Michael, thanks for posting this question. There is a set of the Juillard String Quartet LPs on Ebay, including ML4278. The illustrations are definitely not by Warhol. Early Columbia LP covers all used the coloured blocks designed by Alex Steinweiss, but used a variety if designers, both in house at Columia and from outside. If I were to guess, I would suggest that Darryl Connelly did these illustations, but I cannot be sure. Many sellers put early Columbua LPs with similar colour blocks up for sale on Ebay as Warhol covers – notably the 10″ Salome cover and the 12″ Elijah series. All these were illustrated by Connelly, not Warhol.
Best regards, Richard
Richard, I have a number of early Columbia ML covers but only the one’s noted by Marechal – A Program of Mexican Music and Alexander Nevsky share the same “blotted line drawing” style (albeit different in composition) with the ML 4278 cover. The colored blocks notwithstanding, are you suggesting that Alan Steinweiss or Darryl Connelly copied, on ML 4278 and also on a panel of ML 4279, the “blotted line drawing” technique which is attributed to Warhol ? Is it possible that the third illustration Warhol produced was not used by Columbia at all?
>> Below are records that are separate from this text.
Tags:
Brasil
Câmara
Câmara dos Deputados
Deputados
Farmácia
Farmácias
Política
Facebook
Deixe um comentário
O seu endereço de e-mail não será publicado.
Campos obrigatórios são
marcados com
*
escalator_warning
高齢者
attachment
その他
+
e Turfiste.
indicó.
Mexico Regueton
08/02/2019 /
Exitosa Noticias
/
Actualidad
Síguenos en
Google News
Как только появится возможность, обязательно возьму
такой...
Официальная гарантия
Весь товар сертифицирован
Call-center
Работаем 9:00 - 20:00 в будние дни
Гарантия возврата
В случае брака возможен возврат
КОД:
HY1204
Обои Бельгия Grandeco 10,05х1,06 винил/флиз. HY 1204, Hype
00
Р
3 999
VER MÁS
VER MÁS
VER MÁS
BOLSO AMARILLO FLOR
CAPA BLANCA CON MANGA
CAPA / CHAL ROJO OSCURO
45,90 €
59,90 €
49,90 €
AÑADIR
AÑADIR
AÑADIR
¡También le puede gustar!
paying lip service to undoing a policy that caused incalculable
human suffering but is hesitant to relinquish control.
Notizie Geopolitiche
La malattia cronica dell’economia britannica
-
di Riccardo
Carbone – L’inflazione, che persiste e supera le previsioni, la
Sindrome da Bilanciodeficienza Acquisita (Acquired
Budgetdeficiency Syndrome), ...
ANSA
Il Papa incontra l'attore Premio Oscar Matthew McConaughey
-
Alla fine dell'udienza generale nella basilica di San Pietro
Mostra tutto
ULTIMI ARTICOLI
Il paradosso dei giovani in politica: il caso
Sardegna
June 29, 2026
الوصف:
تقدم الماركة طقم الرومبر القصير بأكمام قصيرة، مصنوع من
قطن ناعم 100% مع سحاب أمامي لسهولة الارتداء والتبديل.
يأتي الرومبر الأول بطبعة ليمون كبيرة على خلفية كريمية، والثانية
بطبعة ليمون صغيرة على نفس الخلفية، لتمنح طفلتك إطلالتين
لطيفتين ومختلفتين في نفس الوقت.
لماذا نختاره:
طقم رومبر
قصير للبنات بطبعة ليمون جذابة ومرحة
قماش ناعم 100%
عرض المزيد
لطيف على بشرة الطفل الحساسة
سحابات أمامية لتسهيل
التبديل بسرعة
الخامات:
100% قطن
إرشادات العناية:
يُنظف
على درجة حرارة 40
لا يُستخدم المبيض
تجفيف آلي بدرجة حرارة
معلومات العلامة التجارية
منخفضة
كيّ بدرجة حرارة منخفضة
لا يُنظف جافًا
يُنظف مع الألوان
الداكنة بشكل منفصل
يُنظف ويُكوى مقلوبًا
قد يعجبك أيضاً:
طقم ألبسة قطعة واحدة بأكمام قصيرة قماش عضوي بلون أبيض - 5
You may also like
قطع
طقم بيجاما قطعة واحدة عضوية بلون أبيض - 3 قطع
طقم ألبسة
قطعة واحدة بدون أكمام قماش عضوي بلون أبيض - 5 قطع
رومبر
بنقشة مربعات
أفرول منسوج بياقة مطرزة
Isn’t it more likely that they paid for it and almost surely used it? Has anyone else ever served up this cover as the missing one of the trilogy of illustrations?
Michael, You mention three covers that Warhol designed for Columbia. Well, there are three; “A Program of MExican Music”, “Alexander Nevsky” and “Nation’s Nightmare” (admittedly this was for Columbia Special Products, but still). I have never heard of any other covers rumoured to have been done for Columbia.
Steinweiss was art director at Columbia from 1938 to 1949, when he went freelance. He designed the LP cover package and the coloured rectangles. By the time the LP was launched in 1948 he was mainly directing. He had Jim Flora and Connely as assistants doing illustrations and would have commissioned outside commercial artists as well.
I would not call the illustrations on ML4278 “dot and blot”. There are a a number of blobs and lines round the illustrations, but the actual instruments and the portrait are drawn with solid lines. The shading is also unlike Warhol’s work.
I still don’t think is a Warhol cover.